How Sarah Palin Helps Chris Christie
Let's start with the caveats: It’s one poll. It’s from one subsample. It’s not a huge effect. It could easily just be statistical noise.
Still, I can’t help noting that a new Wall Street Journal/NBC poll has New Jersey Governor Chris Christie’s ratings going up among “Core Republicans” following the terrible publicity he received from the bridge scandal. In October 32 percent had a favorable view of him; now he’s up to 42 percent with positive feelings (via the always invaluable Political Wire).
If true (and again: see caveats above), it’s a fascinating finding, confirming that for at least some non-trivial group of Republicans, all a politician has to do to win their favor is to get attacked by anyone outside of the conservative bubble.

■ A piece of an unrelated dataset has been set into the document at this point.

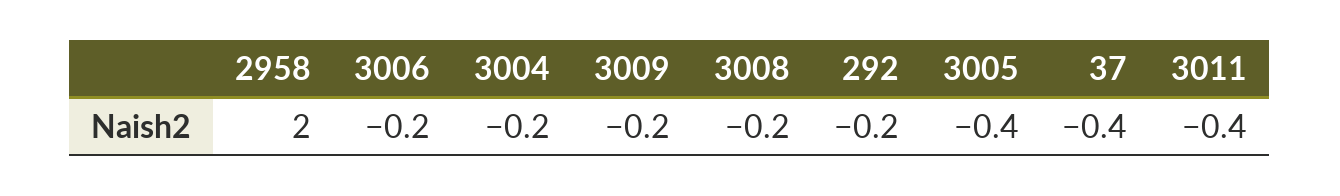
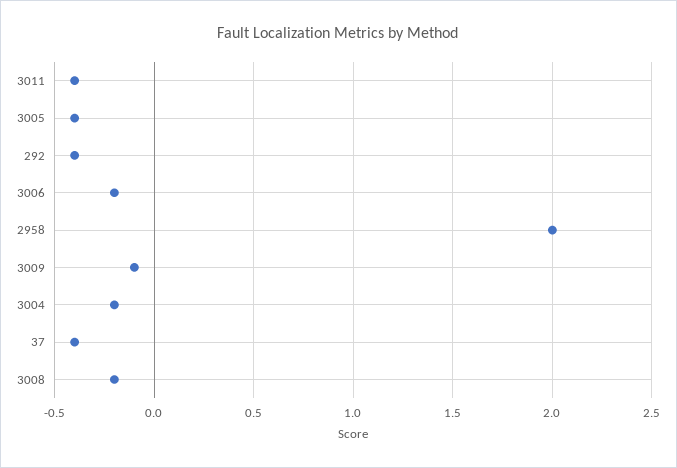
3009: -0.2 -> -0.1
292: -0.2 -> -0.4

Which is, to put it bluntly, pathetic.
But it does suggest -- at least a little -- the appeal of a Sarah Palin or a Herman Cain, or the reason that Ted Cruz and Michele Bachmann count as "Real Conservatives," while Mitch McConnell and John Boehner are inches away from being RINOs. Or, for that matter, the continuing appeal of Newt Gingrich to some conservatives despite his frequent and major deviations on public policy over the years. If the core credential for being a Real Conservative is to be attacked (by liberals? by the “neutral” news media? by prosecutors?), then demagogues, charlatans and the inept have a real advantage over responsible, competent politicians. Which really is a problem for the Republican Party, but beyond that, is an even more important problem, I would think, for actual ideological conservatives -- that is, people who care about public policy and ideology, as opposed to being purely concerned with tribal allegiances.
Again: It’s 10 points among one subset of respondents to one poll. But I think it fits remarkably well with lots of other evidence about the successes of both radicals and frauds in the Republican Party over the last few years.